Connect with us

Kesehatan

Pembangunan RS Bhakti Bunda Malang Diminta Dihentikan Karena Mengandung Limbah Beracun

Published

on

Pembangunan RS Bhakti Bunda Malang

Pembangunan RS Bhakti Bunda Malang. (Foto: Setya W)

NUSANTARANEWS.CO, Surabaya – Anggota Komisi D DPRD Jatim Musyafak Noer mengatakan pihaknya minta agar  pembangunan rumah sakit Bhakti Bunda di kota Malang oleh pihak YKP BRI dan DAPEN BRI  dihentikan. Alasannya, pembangunannya ditolak oleh warga setempat.

“Kami minta agar pembangunan rumah sakit tersebut ditunda terlebih dahulu. Dibicarakan baik-baik dengan warga, mengingat lokasinya dekat padat penduduk,” ungkap anggota Komisi D DPRD Jatim Musyafak Noer saat dikonfirmasi di Surabaya, Senin (27/1/2020).

Pria yang juga ketua PPP Jatim ini mengatakan pihaknya memaklumi penolakan warga terhadap keberadaan rumah sakit tersebut mengingat rumah sakit akan menghasilkan Limbah B3.

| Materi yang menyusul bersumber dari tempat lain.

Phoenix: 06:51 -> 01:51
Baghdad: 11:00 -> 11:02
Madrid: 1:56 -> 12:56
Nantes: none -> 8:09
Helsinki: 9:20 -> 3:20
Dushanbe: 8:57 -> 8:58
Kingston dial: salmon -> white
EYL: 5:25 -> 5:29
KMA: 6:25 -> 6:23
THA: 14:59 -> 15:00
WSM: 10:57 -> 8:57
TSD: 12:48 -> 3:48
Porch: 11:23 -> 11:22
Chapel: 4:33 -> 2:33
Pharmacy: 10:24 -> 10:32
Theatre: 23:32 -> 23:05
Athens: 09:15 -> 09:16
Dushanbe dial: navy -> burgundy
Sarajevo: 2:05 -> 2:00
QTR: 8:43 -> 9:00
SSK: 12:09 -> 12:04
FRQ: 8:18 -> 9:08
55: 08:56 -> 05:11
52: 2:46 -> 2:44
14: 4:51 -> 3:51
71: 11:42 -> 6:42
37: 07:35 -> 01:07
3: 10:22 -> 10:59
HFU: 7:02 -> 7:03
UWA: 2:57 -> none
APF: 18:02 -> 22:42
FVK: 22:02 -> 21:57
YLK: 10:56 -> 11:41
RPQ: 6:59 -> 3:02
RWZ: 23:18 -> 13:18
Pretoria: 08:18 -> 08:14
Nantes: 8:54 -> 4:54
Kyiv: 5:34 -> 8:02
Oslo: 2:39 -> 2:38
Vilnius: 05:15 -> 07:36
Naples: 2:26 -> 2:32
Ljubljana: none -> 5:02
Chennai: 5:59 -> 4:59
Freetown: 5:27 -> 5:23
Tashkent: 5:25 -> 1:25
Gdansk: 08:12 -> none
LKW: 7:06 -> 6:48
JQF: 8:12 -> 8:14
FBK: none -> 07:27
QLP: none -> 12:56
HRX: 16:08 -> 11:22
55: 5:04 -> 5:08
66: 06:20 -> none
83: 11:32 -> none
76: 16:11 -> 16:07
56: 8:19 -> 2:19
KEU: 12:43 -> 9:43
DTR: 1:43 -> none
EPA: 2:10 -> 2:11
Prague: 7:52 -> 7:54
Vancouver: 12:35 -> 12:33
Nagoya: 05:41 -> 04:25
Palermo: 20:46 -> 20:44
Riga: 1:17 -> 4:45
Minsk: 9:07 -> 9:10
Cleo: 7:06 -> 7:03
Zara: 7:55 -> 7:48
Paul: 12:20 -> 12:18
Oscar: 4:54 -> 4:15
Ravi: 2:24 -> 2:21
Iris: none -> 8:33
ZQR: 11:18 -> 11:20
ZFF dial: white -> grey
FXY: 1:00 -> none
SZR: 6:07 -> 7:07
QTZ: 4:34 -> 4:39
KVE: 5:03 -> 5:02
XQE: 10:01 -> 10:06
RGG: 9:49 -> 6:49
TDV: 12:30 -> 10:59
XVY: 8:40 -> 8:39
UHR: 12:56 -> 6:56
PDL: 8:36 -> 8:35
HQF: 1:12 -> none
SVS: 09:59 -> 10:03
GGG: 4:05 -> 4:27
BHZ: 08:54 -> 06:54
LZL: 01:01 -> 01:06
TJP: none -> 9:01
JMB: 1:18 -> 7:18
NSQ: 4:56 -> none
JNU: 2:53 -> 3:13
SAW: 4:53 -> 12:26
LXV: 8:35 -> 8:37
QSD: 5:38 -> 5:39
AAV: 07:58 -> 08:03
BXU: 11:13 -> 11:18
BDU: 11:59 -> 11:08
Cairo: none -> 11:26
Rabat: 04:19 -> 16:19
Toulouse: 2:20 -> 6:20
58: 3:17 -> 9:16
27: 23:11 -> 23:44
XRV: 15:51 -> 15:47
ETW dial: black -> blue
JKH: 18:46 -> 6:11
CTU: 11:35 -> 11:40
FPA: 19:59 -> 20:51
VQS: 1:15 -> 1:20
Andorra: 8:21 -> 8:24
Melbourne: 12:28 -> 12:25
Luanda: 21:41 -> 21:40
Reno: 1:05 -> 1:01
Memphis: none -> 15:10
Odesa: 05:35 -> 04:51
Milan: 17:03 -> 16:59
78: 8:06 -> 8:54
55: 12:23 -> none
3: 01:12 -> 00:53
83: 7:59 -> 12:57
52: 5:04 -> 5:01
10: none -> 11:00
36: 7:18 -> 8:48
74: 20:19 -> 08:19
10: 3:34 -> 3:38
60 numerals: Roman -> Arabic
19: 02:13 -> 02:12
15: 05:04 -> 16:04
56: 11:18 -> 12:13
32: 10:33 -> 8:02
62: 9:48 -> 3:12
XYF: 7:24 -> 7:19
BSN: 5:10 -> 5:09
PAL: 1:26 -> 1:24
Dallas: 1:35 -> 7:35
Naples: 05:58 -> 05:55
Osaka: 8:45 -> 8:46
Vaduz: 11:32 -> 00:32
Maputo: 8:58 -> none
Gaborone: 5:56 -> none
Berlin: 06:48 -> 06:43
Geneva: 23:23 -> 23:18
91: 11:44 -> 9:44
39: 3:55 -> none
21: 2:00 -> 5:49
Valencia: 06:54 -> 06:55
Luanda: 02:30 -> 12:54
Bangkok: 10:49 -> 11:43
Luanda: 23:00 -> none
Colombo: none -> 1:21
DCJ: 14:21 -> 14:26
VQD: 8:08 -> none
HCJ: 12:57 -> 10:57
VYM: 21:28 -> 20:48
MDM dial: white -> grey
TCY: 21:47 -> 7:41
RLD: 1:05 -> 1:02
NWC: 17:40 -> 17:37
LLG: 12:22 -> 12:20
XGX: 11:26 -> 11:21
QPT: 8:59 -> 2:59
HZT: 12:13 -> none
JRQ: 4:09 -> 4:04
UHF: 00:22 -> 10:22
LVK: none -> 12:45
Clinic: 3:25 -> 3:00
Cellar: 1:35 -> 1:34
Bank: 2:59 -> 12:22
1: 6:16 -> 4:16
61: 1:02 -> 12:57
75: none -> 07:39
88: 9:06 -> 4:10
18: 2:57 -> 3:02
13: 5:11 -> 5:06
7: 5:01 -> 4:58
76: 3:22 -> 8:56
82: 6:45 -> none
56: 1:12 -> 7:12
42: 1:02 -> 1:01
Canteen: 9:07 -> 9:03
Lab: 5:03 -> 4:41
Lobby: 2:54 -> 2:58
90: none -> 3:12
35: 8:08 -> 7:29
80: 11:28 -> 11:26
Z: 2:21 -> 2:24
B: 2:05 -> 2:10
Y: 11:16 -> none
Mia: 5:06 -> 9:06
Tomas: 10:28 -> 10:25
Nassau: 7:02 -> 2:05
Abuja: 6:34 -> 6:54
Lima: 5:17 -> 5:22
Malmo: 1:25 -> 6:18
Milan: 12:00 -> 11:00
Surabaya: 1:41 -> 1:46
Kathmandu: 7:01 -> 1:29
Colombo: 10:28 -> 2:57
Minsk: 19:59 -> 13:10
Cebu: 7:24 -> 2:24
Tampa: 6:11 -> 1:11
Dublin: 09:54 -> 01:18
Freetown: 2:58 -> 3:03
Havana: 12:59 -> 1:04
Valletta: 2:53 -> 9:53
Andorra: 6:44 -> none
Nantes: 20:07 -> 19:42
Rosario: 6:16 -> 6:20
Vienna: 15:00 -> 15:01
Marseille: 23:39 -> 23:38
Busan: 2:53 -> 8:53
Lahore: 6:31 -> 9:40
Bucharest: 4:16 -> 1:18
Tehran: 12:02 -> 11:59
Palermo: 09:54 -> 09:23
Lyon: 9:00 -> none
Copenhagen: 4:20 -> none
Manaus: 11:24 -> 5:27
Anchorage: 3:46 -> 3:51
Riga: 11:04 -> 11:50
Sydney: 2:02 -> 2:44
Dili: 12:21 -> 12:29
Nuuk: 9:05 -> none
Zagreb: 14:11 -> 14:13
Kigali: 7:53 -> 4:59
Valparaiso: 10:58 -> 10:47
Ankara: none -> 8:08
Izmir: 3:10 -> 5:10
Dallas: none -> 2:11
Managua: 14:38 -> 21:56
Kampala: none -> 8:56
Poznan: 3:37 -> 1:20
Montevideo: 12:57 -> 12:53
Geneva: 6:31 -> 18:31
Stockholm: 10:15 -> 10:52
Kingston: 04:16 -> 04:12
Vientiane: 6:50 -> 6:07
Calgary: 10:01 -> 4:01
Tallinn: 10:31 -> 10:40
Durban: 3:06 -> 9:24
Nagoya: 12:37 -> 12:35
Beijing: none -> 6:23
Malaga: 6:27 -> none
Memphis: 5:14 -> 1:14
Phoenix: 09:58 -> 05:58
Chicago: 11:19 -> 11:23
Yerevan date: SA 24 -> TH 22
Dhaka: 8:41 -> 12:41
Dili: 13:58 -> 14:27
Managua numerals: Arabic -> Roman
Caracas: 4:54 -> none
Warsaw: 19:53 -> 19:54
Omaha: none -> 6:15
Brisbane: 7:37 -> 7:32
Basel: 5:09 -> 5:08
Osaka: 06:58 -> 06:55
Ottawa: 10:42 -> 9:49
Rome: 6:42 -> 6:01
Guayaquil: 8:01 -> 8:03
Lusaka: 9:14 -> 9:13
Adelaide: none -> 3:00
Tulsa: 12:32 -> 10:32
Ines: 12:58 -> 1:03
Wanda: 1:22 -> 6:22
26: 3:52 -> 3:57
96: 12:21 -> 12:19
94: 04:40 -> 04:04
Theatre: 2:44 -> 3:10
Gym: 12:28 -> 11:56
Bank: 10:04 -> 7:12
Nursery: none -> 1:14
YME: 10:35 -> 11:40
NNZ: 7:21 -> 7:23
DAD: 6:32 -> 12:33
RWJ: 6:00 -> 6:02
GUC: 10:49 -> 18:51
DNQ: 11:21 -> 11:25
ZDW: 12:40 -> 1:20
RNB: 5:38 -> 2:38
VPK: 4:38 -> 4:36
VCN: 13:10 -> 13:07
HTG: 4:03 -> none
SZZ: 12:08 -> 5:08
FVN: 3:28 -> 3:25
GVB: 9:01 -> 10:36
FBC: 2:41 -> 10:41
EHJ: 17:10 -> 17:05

“Saat ini di Propinsi kami sedang gencar-gencarnya fokus untuk penanganan limbah B3. Terlebih limbah rumah sakit jika tak ditangani secara benar akan berdampak buruk pada warga sekitar,” ujar Musyafak.

Diungkapkan oleh Musyafak, pihaknya berharap investor harus mengurus perijinan administrasi secara detail persyaratan pembangunan sebuah rumah sakit, termasuk mendengar aspirasi warga sekitar.

“Kami minta Pemkot Malang untuk turun langsung membantu mediasi. Jika ditemukan ada pelanggaran dalam pendirian ijinnya, maka harus ditindak,” tandasnya.

Terpisah,  salah satu koordinator warga Agus Rahmadi membenarkan adanya penolakan tersebut. Menurut Agus, warga menolak karena dampak pembangunannya sangat mengganggu warga.

“Kebisingan, mengganggu mata air dan limbahnya juga akan mengganggu warga,” imbuhnya.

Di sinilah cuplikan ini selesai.